» **Work task**:
Without the pictures, output the records below exactly as they are.

(Dataset records)
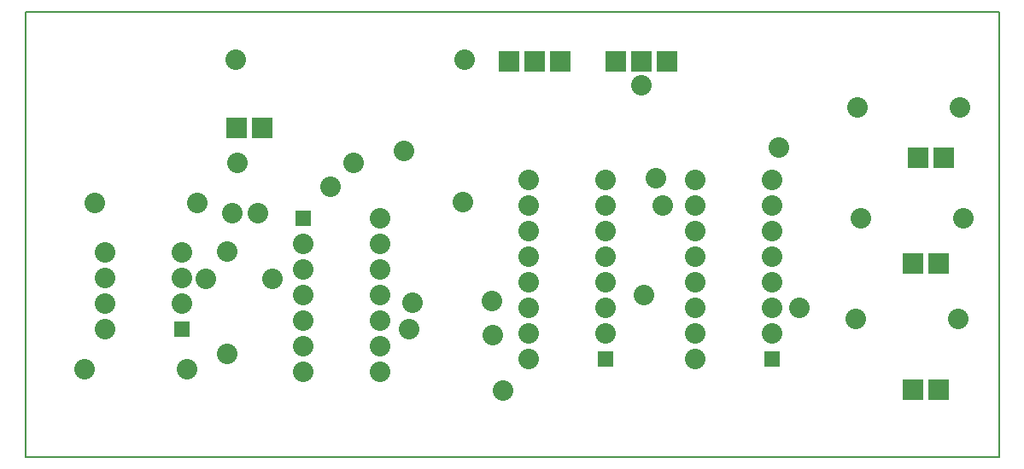
<source format=gbr>
G04 PROTEUS GERBER X2 FILE*
%TF.GenerationSoftware,Labcenter,Proteus,8.9-SP0-Build27865*%
%TF.CreationDate,2026-01-09T17:02:56+00:00*%
%TF.FileFunction,Soldermask,Top*%
%TF.FilePolarity,Negative*%
%TF.Part,Single*%
%TF.SameCoordinates,{d5e26176-f0e9-456a-af72-f71da18a6cc2}*%
%FSLAX45Y45*%
%MOMM*%
G01*
%TA.AperFunction,Material*%
%ADD18C,2.032000*%
%AMPPAD009*
4,1,36,
-0.762000,-0.635000,
-0.762000,0.635000,
-0.759470,0.660970,
-0.752200,0.684980,
-0.740650,0.706580,
-0.725290,0.725290,
-0.706570,0.740650,
-0.684980,0.752200,
-0.660970,0.759470,
-0.635000,0.762000,
0.635000,0.762000,
0.660970,0.759470,
0.684980,0.752200,
0.706570,0.740650,
0.725290,0.725290,
0.740650,0.706580,
0.752200,0.684980,
0.759470,0.660970,
0.762000,0.635000,
0.762000,-0.635000,
0.759470,-0.660970,
0.752200,-0.684980,
0.740650,-0.706580,
0.725290,-0.725290,
0.706570,-0.740650,
0.684980,-0.752200,
0.660970,-0.759470,
0.635000,-0.762000,
-0.635000,-0.762000,
-0.660970,-0.759470,
-0.684980,-0.752200,
-0.706570,-0.740650,
-0.725290,-0.725290,
-0.740650,-0.706580,
-0.752200,-0.684980,
-0.759470,-0.660970,
-0.762000,-0.635000,
0*%
%TA.AperFunction,Material*%
%ADD19PPAD009*%
%AMPPAD010*
4,1,36,
-0.889000,1.016000,
0.889000,1.016000,
0.914970,1.013470,
0.938980,1.006200,
0.960580,0.994650,
0.979290,0.979290,
0.994650,0.960570,
1.006200,0.938980,
1.013470,0.914970,
1.016000,0.889000,
1.016000,-0.889000,
1.013470,-0.914970,
1.006200,-0.938980,
0.994650,-0.960570,
0.979290,-0.979290,
0.960580,-0.994650,
0.938980,-1.006200,
0.914970,-1.013470,
0.889000,-1.016000,
-0.889000,-1.016000,
-0.914970,-1.013470,
-0.938980,-1.006200,
-0.960580,-0.994650,
-0.979290,-0.979290,
-0.994650,-0.960570,
-1.006200,-0.938980,
-1.013470,-0.914970,
-1.016000,-0.889000,
-1.016000,0.889000,
-1.013470,0.914970,
-1.006200,0.938980,
-0.994650,0.960570,
-0.979290,0.979290,
-0.960580,0.994650,
-0.938980,1.006200,
-0.914970,1.013470,
-0.889000,1.016000,
0*%
%TA.AperFunction,Material*%
%ADD70PPAD010*%
%TA.AperFunction,Profile*%
%ADD15C,0.203200*%
%TD.AperFunction*%
D18*
X-6209502Y+7511632D03*
X-5423660Y+7527283D03*
X-7024651Y+8663453D03*
X-5716627Y+8511357D03*
X-6294591Y+9018343D03*
X-5316108Y+6640579D03*
X-6800000Y+8900000D03*
X-7950000Y+8900000D03*
X-7600000Y+7750000D03*
X-8259470Y+7750000D03*
X-2375590Y+7456827D03*
X-3916827Y+7583573D03*
X-2583454Y+9053831D03*
X-3800000Y+8750000D03*
X-3945510Y+9668457D03*
X-3735564Y+8477617D03*
X-6250000Y+7250000D03*
X-5413863Y+7187491D03*
X-5696961Y+9920730D03*
X-7967937Y+9920730D03*
D19*
X-8500000Y+7250000D03*
D18*
X-8500000Y+7504000D03*
X-8500000Y+7758000D03*
X-8500000Y+8012000D03*
X-9262000Y+8012000D03*
X-9262000Y+7758000D03*
X-9262000Y+7504000D03*
X-9262000Y+7250000D03*
D70*
X-7954000Y+9250000D03*
X-7700000Y+9250000D03*
D18*
X-8050000Y+7000000D03*
X-8050000Y+8016000D03*
X-8350000Y+8500000D03*
X-9366000Y+8500000D03*
X-8450000Y+6850000D03*
X-9466000Y+6850000D03*
X-8000000Y+8400000D03*
X-7746000Y+8400000D03*
D19*
X-7300000Y+8350000D03*
D18*
X-7300000Y+8096000D03*
X-7300000Y+7842000D03*
X-7300000Y+7588000D03*
X-7300000Y+7334000D03*
X-7300000Y+7080000D03*
X-7300000Y+6826000D03*
X-6538000Y+6826000D03*
X-6538000Y+7080000D03*
X-6538000Y+7334000D03*
X-6538000Y+7588000D03*
X-6538000Y+7842000D03*
X-6538000Y+8096000D03*
X-6538000Y+8350000D03*
D19*
X-4300000Y+6950000D03*
D18*
X-4300000Y+7204000D03*
X-4300000Y+7458000D03*
X-4300000Y+7712000D03*
X-4300000Y+7966000D03*
X-4300000Y+8220000D03*
X-4300000Y+8474000D03*
X-4300000Y+8728000D03*
X-5062000Y+8728000D03*
X-5062000Y+8474000D03*
X-5062000Y+8220000D03*
X-5062000Y+7966000D03*
X-5062000Y+7712000D03*
X-5062000Y+7458000D03*
X-5062000Y+7204000D03*
X-5062000Y+6950000D03*
D19*
X-2650000Y+6950000D03*
D18*
X-2650000Y+7204000D03*
X-2650000Y+7458000D03*
X-2650000Y+7712000D03*
X-2650000Y+7966000D03*
X-2650000Y+8220000D03*
X-2650000Y+8474000D03*
X-2650000Y+8728000D03*
X-3412000Y+8728000D03*
X-3412000Y+8474000D03*
X-3412000Y+8220000D03*
X-3412000Y+7966000D03*
X-3412000Y+7712000D03*
X-3412000Y+7458000D03*
X-3412000Y+7204000D03*
X-3412000Y+6950000D03*
D70*
X-950000Y+8950000D03*
X-1204000Y+8950000D03*
X-1000000Y+7900000D03*
X-1254000Y+7900000D03*
X-1000000Y+6650000D03*
X-1254000Y+6650000D03*
D18*
X-784000Y+9450000D03*
X-1800000Y+9450000D03*
X-750000Y+8350000D03*
X-1766000Y+8350000D03*
X-800000Y+7350000D03*
X-1816000Y+7350000D03*
D70*
X-3692000Y+9909549D03*
X-3946000Y+9909549D03*
X-4200000Y+9909549D03*
X-4750000Y+9909549D03*
X-5004000Y+9909549D03*
X-5258000Y+9909549D03*
D15*
X-10050000Y+5980809D02*
X-400000Y+5980809D01*
X-400000Y+10400000D01*
X-10050000Y+10400000D01*
X-10050000Y+5980809D01*
M02*

</source>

» **Task answer**:
<source format=gbr>
G04 PROTEUS GERBER X2 FILE*
%TF.GenerationSoftware,Labcenter,Proteus,8.9-SP0-Build27865*%
%TF.CreationDate,2026-01-09T17:02:56+00:00*%
%TF.FileFunction,Soldermask,Top*%
%TF.FilePolarity,Negative*%
%TF.Part,Single*%
%TF.SameCoordinates,{d5e26176-f0e9-456a-af72-f71da18a6cc2}*%
%FSLAX45Y45*%
%MOMM*%
G01*
%TA.AperFunction,Material*%
%ADD18C,2.032000*%
%AMPPAD009*
4,1,36,
-0.762000,-0.635000,
-0.762000,0.635000,
-0.759470,0.660970,
-0.752200,0.684980,
-0.740650,0.706580,
-0.725290,0.725290,
-0.706570,0.740650,
-0.684980,0.752200,
-0.660970,0.759470,
-0.635000,0.762000,
0.635000,0.762000,
0.660970,0.759470,
0.684980,0.752200,
0.706570,0.740650,
0.725290,0.725290,
0.740650,0.706580,
0.752200,0.684980,
0.759470,0.660970,
0.762000,0.635000,
0.762000,-0.635000,
0.759470,-0.660970,
0.752200,-0.684980,
0.740650,-0.706580,
0.725290,-0.725290,
0.706570,-0.740650,
0.684980,-0.752200,
0.660970,-0.759470,
0.635000,-0.762000,
-0.635000,-0.762000,
-0.660970,-0.759470,
-0.684980,-0.752200,
-0.706570,-0.740650,
-0.725290,-0.725290,
-0.740650,-0.706580,
-0.752200,-0.684980,
-0.759470,-0.660970,
-0.762000,-0.635000,
0*%
%TA.AperFunction,Material*%
%ADD19PPAD009*%
%AMPPAD010*
4,1,36,
-0.889000,1.016000,
0.889000,1.016000,
0.914970,1.013470,
0.938980,1.006200,
0.960580,0.994650,
0.979290,0.979290,
0.994650,0.960570,
1.006200,0.938980,
1.013470,0.914970,
1.016000,0.889000,
1.016000,-0.889000,
1.013470,-0.914970,
1.006200,-0.938980,
0.994650,-0.960570,
0.979290,-0.979290,
0.960580,-0.994650,
0.938980,-1.006200,
0.914970,-1.013470,
0.889000,-1.016000,
-0.889000,-1.016000,
-0.914970,-1.013470,
-0.938980,-1.006200,
-0.960580,-0.994650,
-0.979290,-0.979290,
-0.994650,-0.960570,
-1.006200,-0.938980,
-1.013470,-0.914970,
-1.016000,-0.889000,
-1.016000,0.889000,
-1.013470,0.914970,
-1.006200,0.938980,
-0.994650,0.960570,
-0.979290,0.979290,
-0.960580,0.994650,
-0.938980,1.006200,
-0.914970,1.013470,
-0.889000,1.016000,
0*%
%TA.AperFunction,Material*%
%ADD70PPAD010*%
%TA.AperFunction,Profile*%
%ADD15C,0.203200*%
%TD.AperFunction*%
D18*
X-6209502Y+7511632D03*
X-5423660Y+7527283D03*
X-7024651Y+8663453D03*
X-5716627Y+8511357D03*
X-6294591Y+9018343D03*
X-5316108Y+6640579D03*
X-6800000Y+8900000D03*
X-7950000Y+8900000D03*
X-7600000Y+7750000D03*
X-8259470Y+7750000D03*
X-2375590Y+7456827D03*
X-3916827Y+7583573D03*
X-2583454Y+9053831D03*
X-3800000Y+8750000D03*
X-3945510Y+9668457D03*
X-3735564Y+8477617D03*
X-6250000Y+7250000D03*
X-5413863Y+7187491D03*
X-5696961Y+9920730D03*
X-7967937Y+9920730D03*
D19*
X-8500000Y+7250000D03*
D18*
X-8500000Y+7504000D03*
X-8500000Y+7758000D03*
X-8500000Y+8012000D03*
X-9262000Y+8012000D03*
X-9262000Y+7758000D03*
X-9262000Y+7504000D03*
X-9262000Y+7250000D03*
D70*
X-7954000Y+9250000D03*
X-7700000Y+9250000D03*
D18*
X-8050000Y+7000000D03*
X-8050000Y+8016000D03*
X-8350000Y+8500000D03*
X-9366000Y+8500000D03*
X-8450000Y+6850000D03*
X-9466000Y+6850000D03*
X-8000000Y+8400000D03*
X-7746000Y+8400000D03*
D19*
X-7300000Y+8350000D03*
D18*
X-7300000Y+8096000D03*
X-7300000Y+7842000D03*
X-7300000Y+7588000D03*
X-7300000Y+7334000D03*
X-7300000Y+7080000D03*
X-7300000Y+6826000D03*
X-6538000Y+6826000D03*
X-6538000Y+7080000D03*
X-6538000Y+7334000D03*
X-6538000Y+7588000D03*
X-6538000Y+7842000D03*
X-6538000Y+8096000D03*
X-6538000Y+8350000D03*
D19*
X-4300000Y+6950000D03*
D18*
X-4300000Y+7204000D03*
X-4300000Y+7458000D03*
X-4300000Y+7712000D03*
X-4300000Y+7966000D03*
X-4300000Y+8220000D03*
X-4300000Y+8474000D03*
X-4300000Y+8728000D03*
X-5062000Y+8728000D03*
X-5062000Y+8474000D03*
X-5062000Y+8220000D03*
X-5062000Y+7966000D03*
X-5062000Y+7712000D03*
X-5062000Y+7458000D03*
X-5062000Y+7204000D03*
X-5062000Y+6950000D03*
D19*
X-2650000Y+6950000D03*
D18*
X-2650000Y+7204000D03*
X-2650000Y+7458000D03*
X-2650000Y+7712000D03*
X-2650000Y+7966000D03*
X-2650000Y+8220000D03*
X-2650000Y+8474000D03*
X-2650000Y+8728000D03*
X-3412000Y+8728000D03*
X-3412000Y+8474000D03*
X-3412000Y+8220000D03*
X-3412000Y+7966000D03*
X-3412000Y+7712000D03*
X-3412000Y+7458000D03*
X-3412000Y+7204000D03*
X-3412000Y+6950000D03*
D70*
X-950000Y+8950000D03*
X-1204000Y+8950000D03*
X-1000000Y+7900000D03*
X-1254000Y+7900000D03*
X-1000000Y+6650000D03*
X-1254000Y+6650000D03*
D18*
X-784000Y+9450000D03*
X-1800000Y+9450000D03*
X-750000Y+8350000D03*
X-1766000Y+8350000D03*
X-800000Y+7350000D03*
X-1816000Y+7350000D03*
D70*
X-3692000Y+9909549D03*
X-3946000Y+9909549D03*
X-4200000Y+9909549D03*
X-4750000Y+9909549D03*
X-5004000Y+9909549D03*
X-5258000Y+9909549D03*
D15*
X-10050000Y+5980809D02*
X-400000Y+5980809D01*
X-400000Y+10400000D01*
X-10050000Y+10400000D01*
X-10050000Y+5980809D01*
M02*

</source>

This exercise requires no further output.